BALTIMORE (WJZ) -- Finding her voice. The winner of the Black History Oratory Contest is full of talent outside the written and spoken word.
Marcus Washington sat down with the winner.
When WJZ called for contestants for the 2015 oratory competition, students did not disappoint. As part of WJZ's continuing community commitment, I was able to emcee as 17 students from the Baltimore area showcased their skills.
Amani Ross took the top honors.
"As I studied it more, my interest became a desire and I realized this is what I want to do with my life," she said.
WJZ sat down with Ross at her Catonsville home after all the excitement settled down.
"When I woke up, I was like, `Did this happen? Is this a dream? I hope it's not a dream.' I looked over at the basket and I was like, `Nope, this is real. This happened," Ross said.
An 11th grade student at Catonsville High School, Ross' oration was based off a quote by George Washington Carver.
"I agree with George Washington Carver's quote, `Where there is no vision, there is no hope,'" she said. "Since I was little, I could vision myself on what I wanted to be but I couldn't see how I was going to get there. As I grew up, I didn't really have hope I was going to get there, so I kind of related. And I was like, `Oh, this relates to me. I should write about this.'"
"She's a very shy kid with a gentle spirit so for her to do something like this and step outside her comfort zone speaks volumes to her personal growth," said her mother, Knioni Ross-Johnson.

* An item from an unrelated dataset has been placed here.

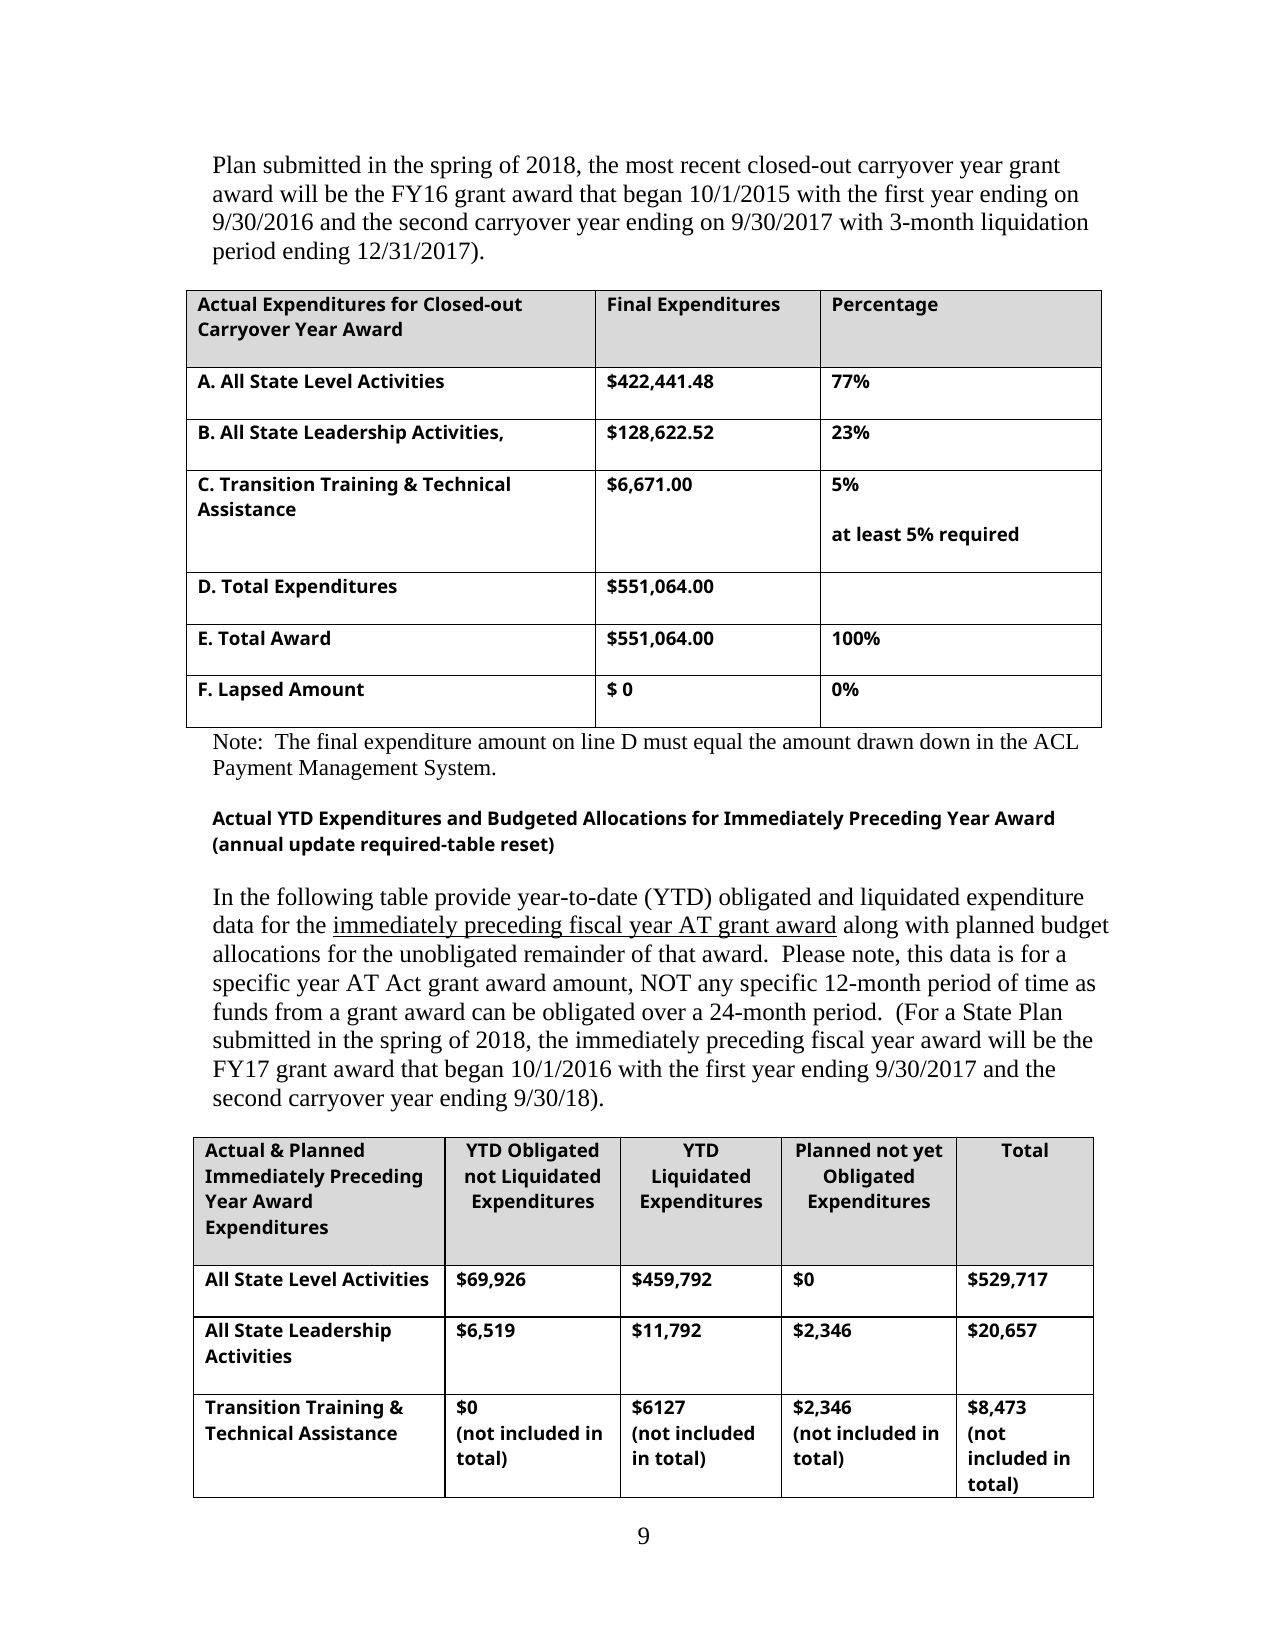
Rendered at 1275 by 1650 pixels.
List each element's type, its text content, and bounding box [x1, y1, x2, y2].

Ross' talents surpass spoken word---she is now becoming a master on the keys. For the Catonsville High School junior, her vision is now clear and after winning the Black History Oratory Competition, it's just the beginning of her future.
Ross says while it took a lot of hard work, the competition was actually fun and she says she plans to defend her title next year.
The top three contestants received a monetary gift and a scholarship from sponsor Toyota Financial Services.